Stories like this hit close to home for me
The Confederate Memorial Park near Point Lookout was vandalized last week with a spray-painted swastika on the base of a statue of a Confederate prisoner of war. A noose was placed around the statue’s neck and there was also a racial epithet spray-painted on another section of the memorial.
“I’m highly upset about it,” said Michael Daras, who lives nearby. His son, John, noticed the swastika on Thursday, but did not notice the noose until Friday when he visited the site.
“It shouldn’t be desecrated that way,” Michael Daras said, who was born in England and raised in Washington, D.C.
The memorial park was dedicated on Sept. 6, 2008, and cost more than $250,000 along with $100,000 worth of materials, said Jim Dunbar, chairman of the Confederate Memorial Park.
Awful, absolutely awful. Like I said this hits close to home, I had an ancestor, a Great-Great-Grandfather Allan Dean McWhorter, of the 4th South Carolina Cavalry was held at Point Lookout, and went blind while there. Oddly enough, another Great-Great-Grandfather Lt.William A. Allen, of the 56th Georgia lost an eye at Vicksburg. The problem, however, is that such desecrations are all too common, as Richard G. Williams points out
In recent years, we’ve seen an increase in the number of articles and blog posts comparing Confederate soldiers to Nazis. It is an intellectually dishonest comparison with ideological and political motivations. Those promoting such an interpretation should be pleased with this bit of news. Evidently they’re having some success in getting their message out:
The Confederate Memorial Park near Point Lookout was vandalized last week with a spray-painted swastika on the base of a statue of a Confederate prisoner of war. A noose was placed around the statue’s neck and there was also a racial epithet spray-painted on another section of the memorial. (Story here.)
Beyond the obvious desecration of this memorial, I have a personal connection as my great-great Grandfather, Morris (aka “Maurice”) Coffey, was a prisoner at Point Lookout. This is disgusting. Fortunately, many are on to this twisting of history for the sole purpose of dishonoring Confederate soldiers:
Even the venerable Robert E. Lee has taken some vicious hits, as dishonest or misinformed advocates among political interest groups and in academia attempt to twist yesterday’s America into a fantasy that might better serve the political issues of today. The greatest disservice on this count has been the attempt by these revisionist politicians and academics to defame the entire Confederate Army in a move that can only be termed the Nazification of the Confederacy. Often cloaked in the argument over the public display of the Confederate battle flag, the syllogism goes something like this: Slavery is evil.
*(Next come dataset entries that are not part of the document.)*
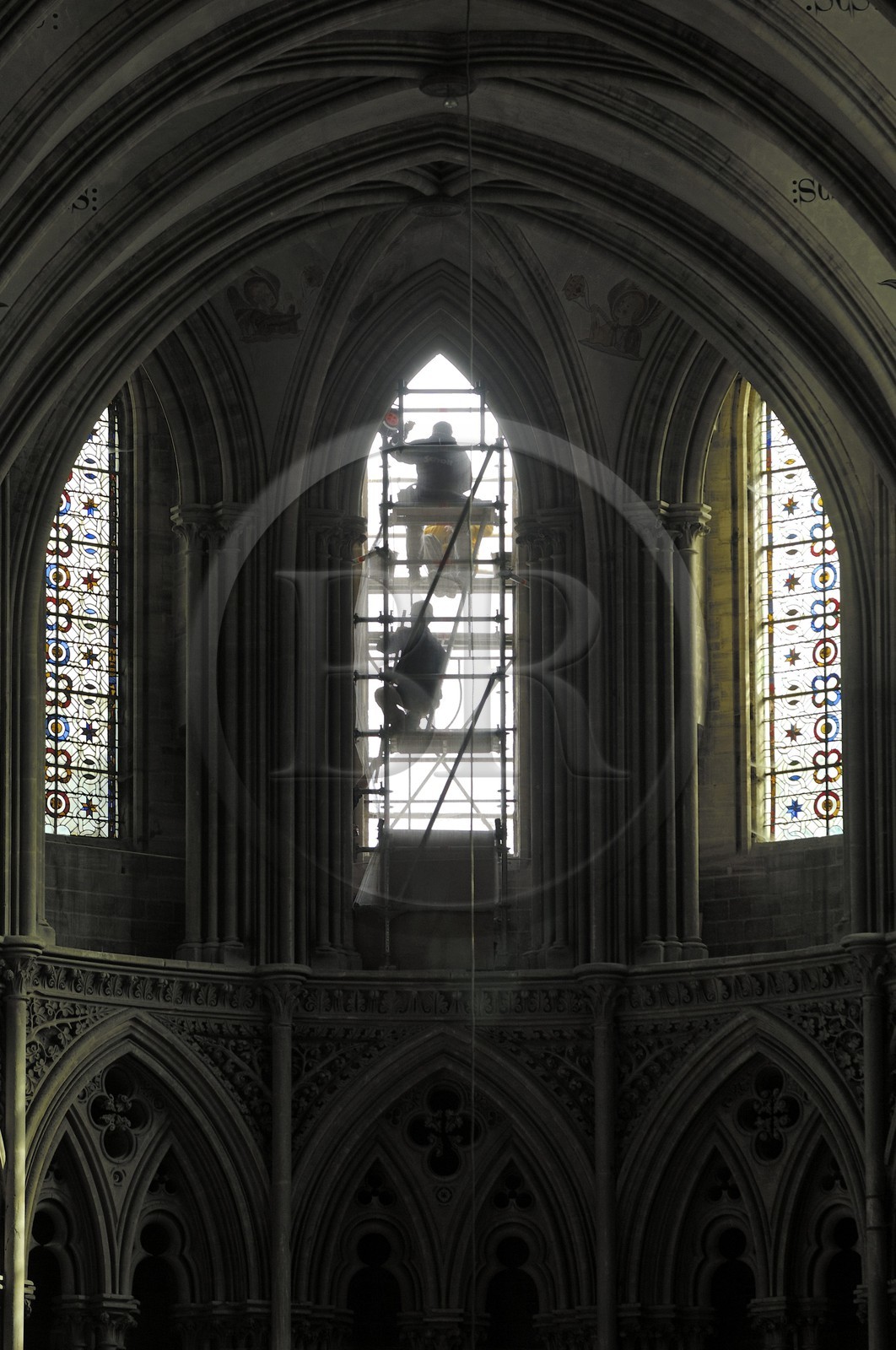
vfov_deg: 8.1
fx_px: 9548
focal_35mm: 255
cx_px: 448
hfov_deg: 5.4
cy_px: 675
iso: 100
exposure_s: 1/60
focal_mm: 170
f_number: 3.5
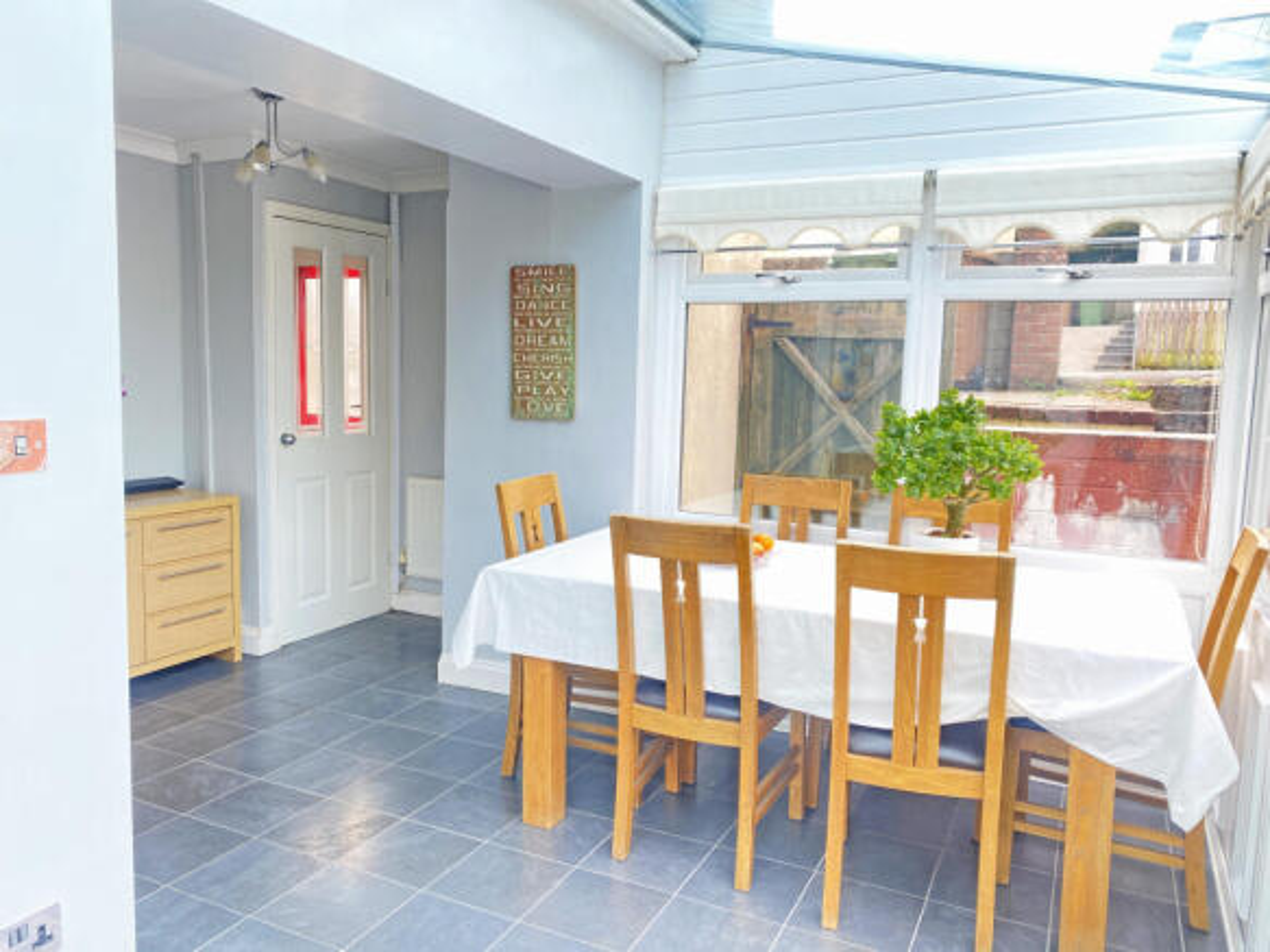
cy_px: 476
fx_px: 954
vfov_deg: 53.0
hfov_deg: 67.3
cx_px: 635
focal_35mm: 26
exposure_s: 1/121
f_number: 1.8
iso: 64
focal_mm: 4.25
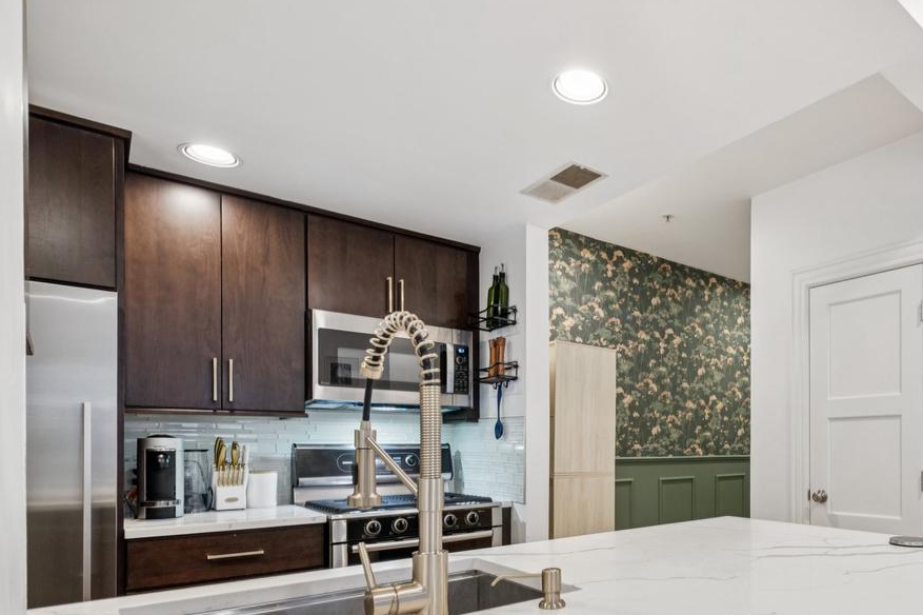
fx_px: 589
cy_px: 450
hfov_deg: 73.0
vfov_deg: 53.0
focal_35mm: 23
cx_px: 641
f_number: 10
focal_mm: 14
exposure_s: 1/3.33
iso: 320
The soldiers of the Confederacy fought for a system that wished to preserve it. Therefore they were evil as well, and any attempt to honor their service is a veiled effort to glorify the cause of slavery. ~ From Born Fighting by Virginia Senator James Webb (Page 208, emphasis mine).
Thus, any attempt to “glorify slavery” should be fought and one would be justified in desecrating monuments honoring Confederate soldiers. So, yes, academia is partly responsible as their Nazi comparisons and constant Confederate bashing encourages this type of thing.